The teen girl craze for boy band members is the closest we come to objectifying men. These boys are fodder for fantasy — they are meant to excite in the same way that women in porn feed boys’ sexual urges. But while the latter seems normal, we are appalled when girls lust after the former. It proves a threat to the established order: teenage girls are meant to be desired, not feel desire themselves.

The situation is all the more disturbing given that girls develop a sex drive at an age when society expects them to accept their role of object. After all, patriarchy needs women to learn how to prioritize men’s sexual urges while they are still young, malleable girls.

Instead of exhibiting their feverish desire for the members of One Direction, girls are forced to keep their sexuality in check to maintain the fantasy of transgression, to focus on developing a beauty ritual that stimulates men’s libido without expecting anything in return.

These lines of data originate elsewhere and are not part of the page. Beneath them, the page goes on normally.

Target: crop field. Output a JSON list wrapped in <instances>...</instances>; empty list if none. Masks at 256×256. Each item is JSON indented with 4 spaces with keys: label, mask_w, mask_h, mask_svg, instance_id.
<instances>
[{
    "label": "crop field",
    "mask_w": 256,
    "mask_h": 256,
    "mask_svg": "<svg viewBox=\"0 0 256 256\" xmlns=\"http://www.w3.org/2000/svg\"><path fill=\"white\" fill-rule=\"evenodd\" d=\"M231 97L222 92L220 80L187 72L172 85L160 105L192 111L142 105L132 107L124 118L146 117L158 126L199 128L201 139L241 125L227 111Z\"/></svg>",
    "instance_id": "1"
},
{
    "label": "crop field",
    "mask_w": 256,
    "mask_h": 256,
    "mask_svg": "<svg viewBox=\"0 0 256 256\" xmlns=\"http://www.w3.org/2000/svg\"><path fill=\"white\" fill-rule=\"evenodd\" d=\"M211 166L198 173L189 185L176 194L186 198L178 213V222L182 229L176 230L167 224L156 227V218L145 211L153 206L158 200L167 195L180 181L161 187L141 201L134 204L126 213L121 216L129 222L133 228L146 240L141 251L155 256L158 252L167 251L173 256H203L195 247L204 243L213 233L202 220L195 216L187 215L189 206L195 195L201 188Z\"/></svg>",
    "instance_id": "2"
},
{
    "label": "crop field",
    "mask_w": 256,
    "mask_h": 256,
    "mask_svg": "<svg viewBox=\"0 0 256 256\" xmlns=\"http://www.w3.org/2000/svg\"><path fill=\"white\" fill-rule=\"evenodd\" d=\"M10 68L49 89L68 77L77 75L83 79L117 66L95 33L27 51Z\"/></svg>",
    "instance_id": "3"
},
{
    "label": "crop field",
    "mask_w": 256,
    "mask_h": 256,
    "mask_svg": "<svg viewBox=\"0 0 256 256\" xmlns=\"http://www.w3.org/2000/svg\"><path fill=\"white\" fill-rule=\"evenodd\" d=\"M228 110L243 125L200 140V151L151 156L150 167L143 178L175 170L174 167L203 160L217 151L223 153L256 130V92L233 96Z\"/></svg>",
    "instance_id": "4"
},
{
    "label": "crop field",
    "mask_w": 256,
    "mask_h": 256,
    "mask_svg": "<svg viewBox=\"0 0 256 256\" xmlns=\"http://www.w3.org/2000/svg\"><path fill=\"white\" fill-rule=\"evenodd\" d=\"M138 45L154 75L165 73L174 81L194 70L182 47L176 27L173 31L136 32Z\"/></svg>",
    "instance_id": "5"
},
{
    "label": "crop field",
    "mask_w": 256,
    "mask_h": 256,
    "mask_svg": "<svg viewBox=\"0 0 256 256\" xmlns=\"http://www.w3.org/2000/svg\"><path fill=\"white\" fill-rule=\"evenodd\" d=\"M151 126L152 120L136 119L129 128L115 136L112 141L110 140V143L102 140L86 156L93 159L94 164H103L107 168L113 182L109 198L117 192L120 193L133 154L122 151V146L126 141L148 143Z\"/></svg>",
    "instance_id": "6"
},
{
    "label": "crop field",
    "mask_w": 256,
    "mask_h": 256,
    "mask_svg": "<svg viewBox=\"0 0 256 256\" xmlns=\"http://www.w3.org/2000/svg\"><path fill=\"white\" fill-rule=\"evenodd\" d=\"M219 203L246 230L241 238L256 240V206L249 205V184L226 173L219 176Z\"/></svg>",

We ridicule cultural products that specifically target teenage girls’ sex drives, and we humiliate these girls in an attempt to stifle their popstar crushes. We shame them until they fall in line.

Teens have active sex drives, and the entertainment industry knows it: they make a fortune marketing boy bands and other male stars to teenage girls. But the rest of society considers it preposterous that these girls should be crazed with desire. How immature can we be?

These practices remain an effective way to keep the cumshot principle alive and well.